→ **Tarefa proposta**: Você pode repetir, sem nenhuma alteração, o trecho do texto abaixo sobre a beatificação do Papa João Paulo I que vai de "Neste domingo, 4" até "não tão breve."?

→ **Texto para leitura**:
Religião

O Papa João Paulo I foi beatificado no domingo. Quem era o homem?

O Papa João Paulo I foi beatificado no domingo. Quem era o homem?

O beato foi o último Papa nascido na Itália, quebrando uma linhagem que abrangeu 45 papas ao longo de 456 anos

Neste domingo, 4 de setembro, o Papa Francisco e milhares de fiéis se reuniram na Praça de São Pedro para a beatificação do Papa João Paulo I. Ele é a 177ª pessoa beatificada pelo Papa Francisco e o quarto Papa do século 20 a ser beatificado nos últimos doze anos. Seus predecessores, Paulo VI e João XXIII, e seu sucessor, João Paulo II, também foram declarados santos na última década; muita tinta foi derramada sobre todos os três e seu impacto monumental na igreja contemporânea. Mas e esse “papa sorridente”, que serviu como líder da Igreja Católica por apenas 33 dias em 1978? Aqui está uma introdução não tão breve.

→ **Linhas de dados**:
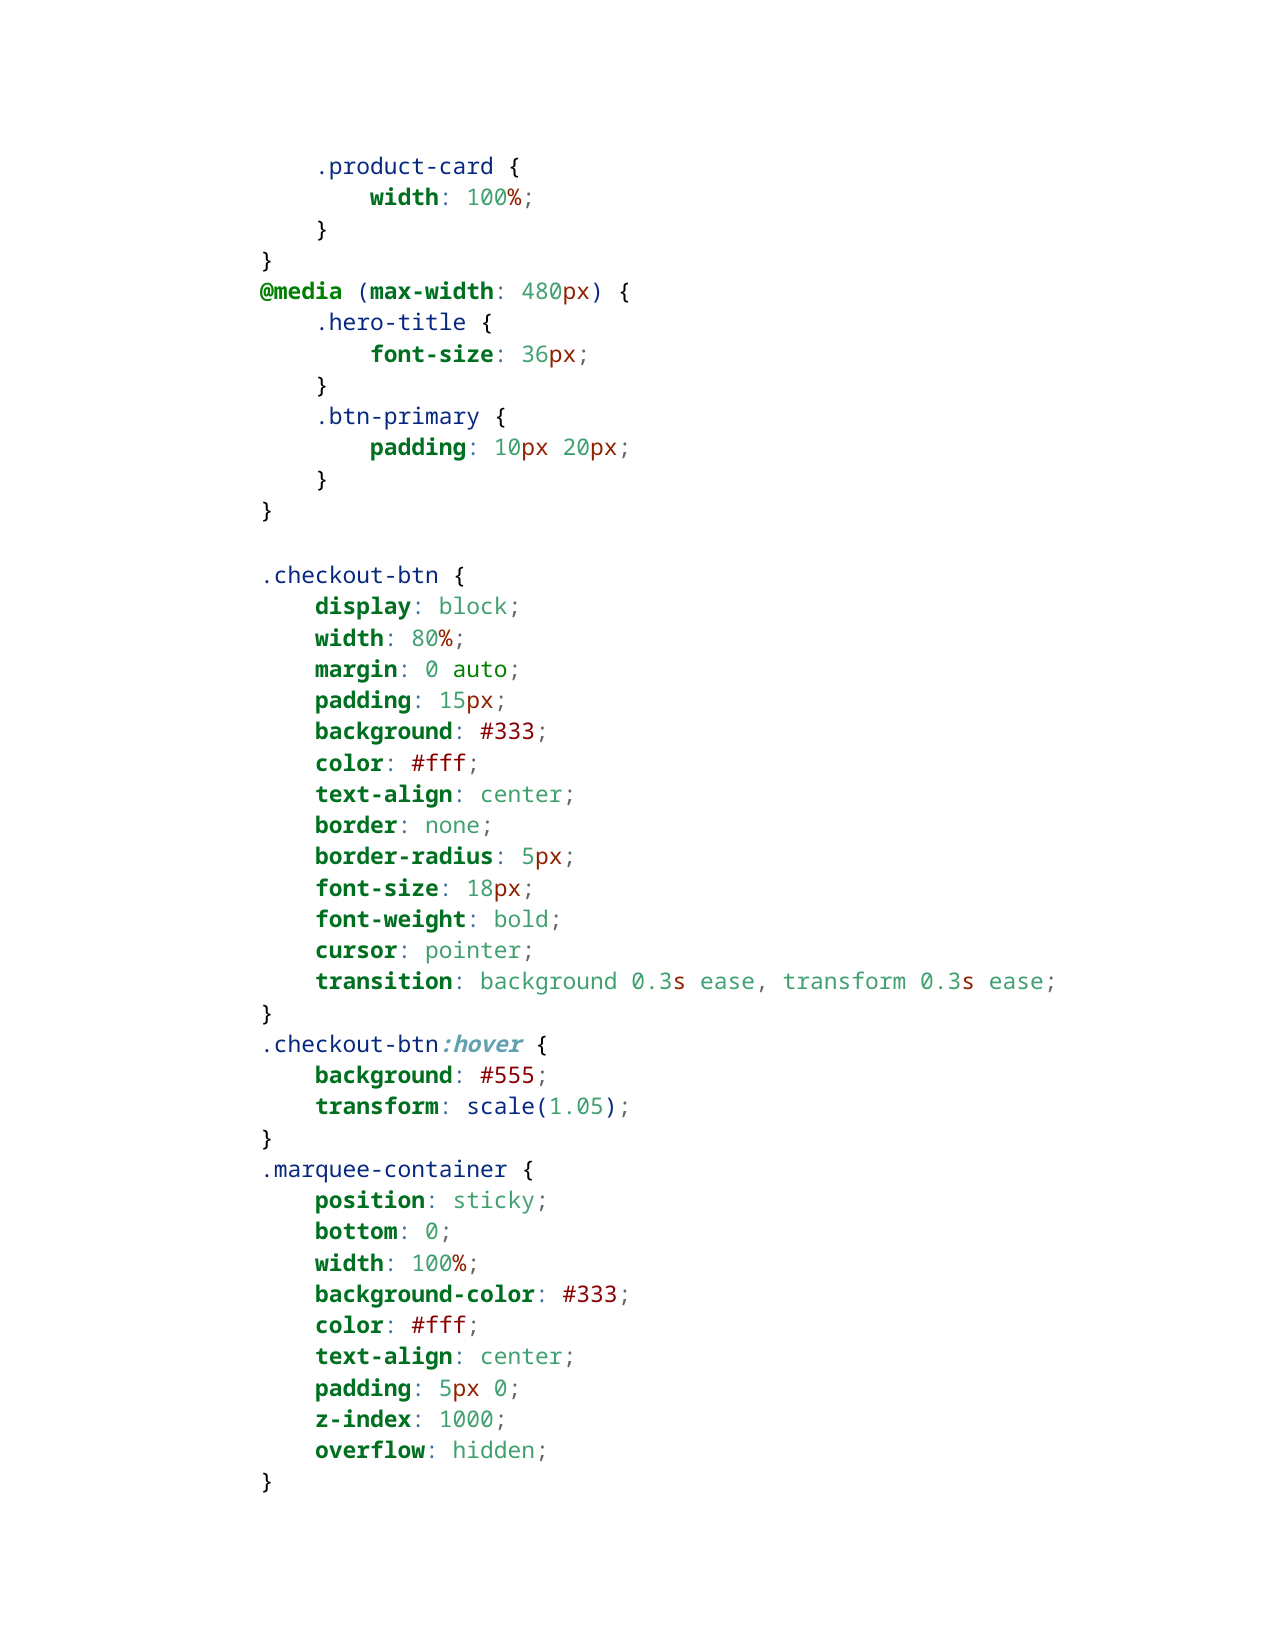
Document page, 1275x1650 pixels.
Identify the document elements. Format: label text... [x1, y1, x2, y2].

text .product-card { width: 100%; } } @media (max-width: 480px) { .hero-title { font-size: 36px; } .btn-primary { padding: 10px 20px; } } .checkout-btn { display: block; width: 80%; margin: 0 auto; padding: 15px; background: #333; color: #fff; text-align: center; border: none; border-radius: 5px; font-size: 18px; font-weight: bold; cursor: pointer; transition: background 0.3s ease, transform 0.3s ease; } .checkout-btn:hover { background: #555; transform: scale(1.05); } .marquee-container { position: sticky; bottom: 0; width: 100%; background-color: #333; color: #fff; text-align: center; padding: 5px 0; z-index: 1000; overflow: hidden; } [150, 150, 1125, 1497]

→ **Resposta da tarefa**:
Neste domingo, 4 de setembro, o Papa Francisco e milhares de fiéis se reuniram na Praça de São Pedro para a beatificação do Papa João Paulo I. Ele é a 177ª pessoa beatificada pelo Papa Francisco e o quarto Papa do século 20 a ser beatificado nos últimos doze anos. Seus predecessores, Paulo VI e João XXIII, e seu sucessor, João Paulo II, também foram declarados santos na última década; muita tinta foi derramada sobre todos os três e seu impacto monumental na igreja contemporânea. Mas e esse “papa sorridente”, que serviu como líder da Igreja Católica por apenas 33 dias em 1978? Aqui está uma introdução não tão breve.